I’m squatting with my right knee angled to prop the fridge door open, a human doorstop. One hand holds an opened carton of milk, the cap now clamped under the pinky finger, which reduces my control over the half-gallon container as I raise it. The other hand has a harder task. The fingers wrap around the plastic body of my daughter’s bottle and two of them also pinch the rubber nipple, while the heel and the wrist have to maintain the right degree of pressure on the toddler’s shoulder to keep her from tumbling off my left thigh, which I’m holding flat like a bench for her. Of course, I can’t press too hard, or she’ll fall back off the other side. The fridge door kind of bounces off my knee. I tip the carton and pour the milk when everything is poised just so, like a galaxy that seems immobile while it spins in clean, self-perpetuating arcs. But time pushes us forward, and, of course, some milk slops on the floor when the door bounces off me again, and I have to place the carton on the floor and screw the cap back on with a one-handed twist, then reach behind and above my head to find the paper towels in the dark. All before time runs out and the toddler lunges for the bottle, which would actually tip me and everything depending on me to the ground.
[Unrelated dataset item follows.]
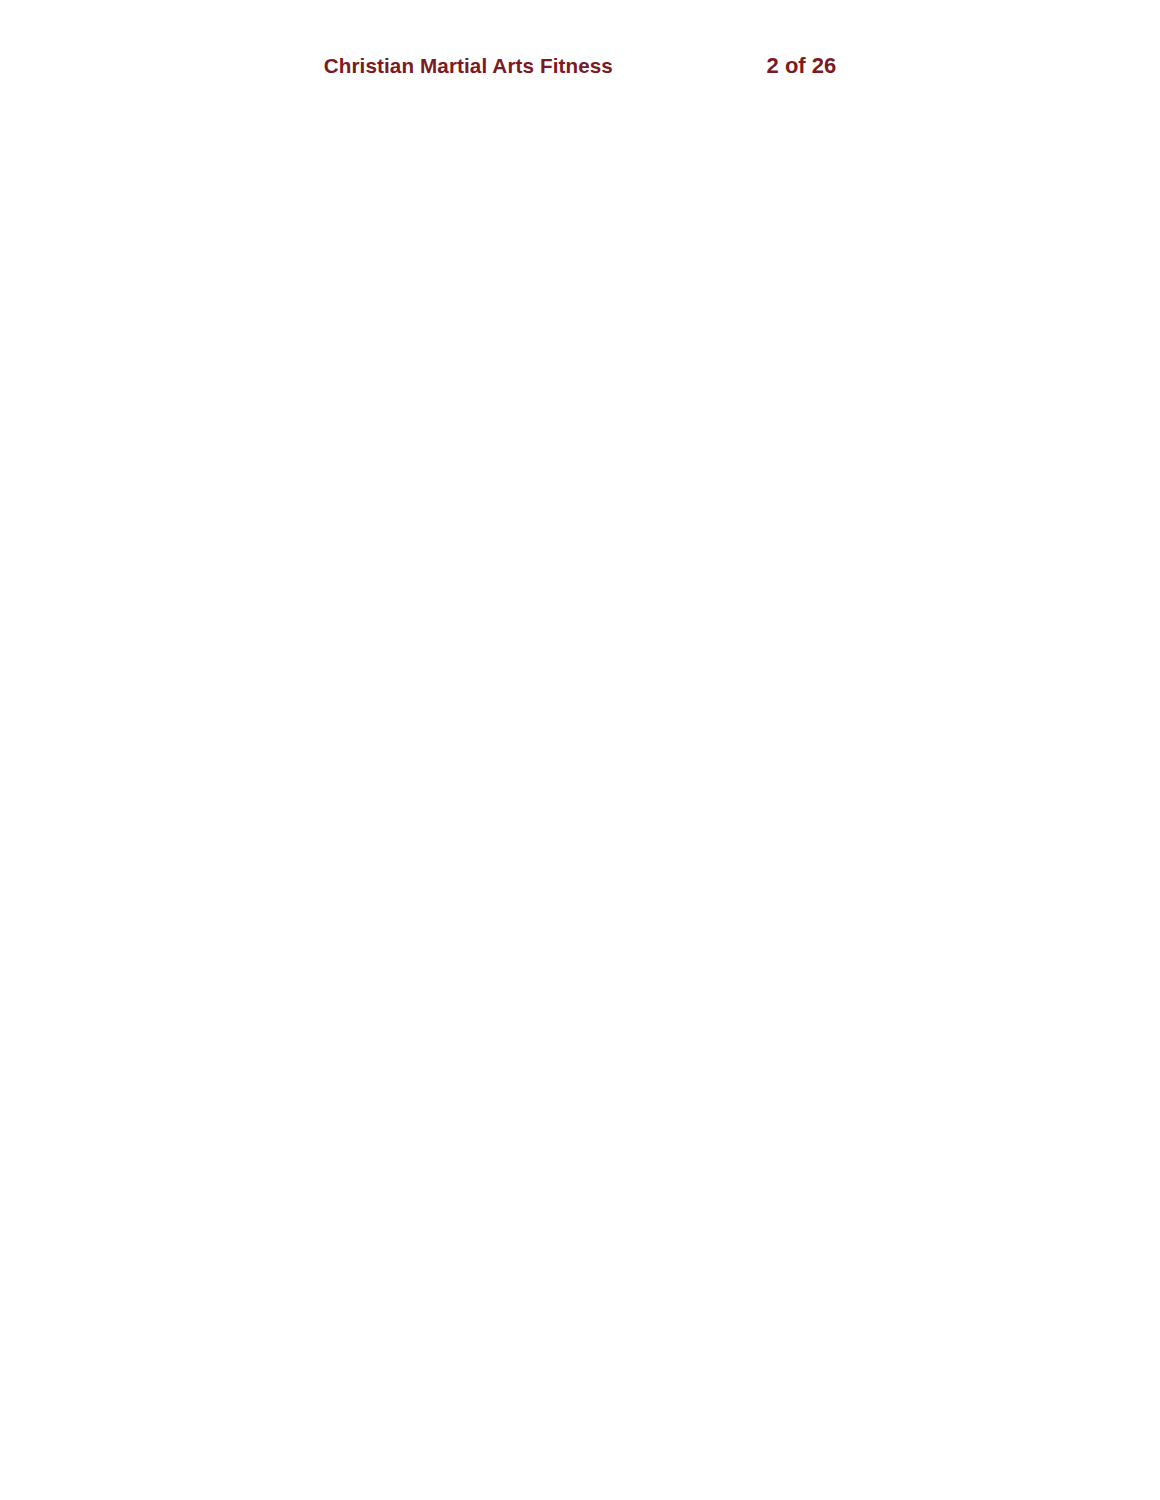Christian Martial Arts Fitness 2 of 26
Left to my own devices over a million years of varying experience, I would probably not end up this crouching, one-man Rube Goldberg contraption. Only because the toddler woke up in the middle of the night and wanted milk and would cry if set down on her own, which would result in a longer delay before the resumption of sleep. So, here I am.
And this is what I call love. Perhaps that word has more exalted associations in your mind—roses, balconies, galas, gorgeous beaches. But since becoming a parent, I think of love as the force that rips my self-burrowing mind out of its routines. It’s a good thing, I think.
The question I’m left with is why love has to be so hard on my lower back.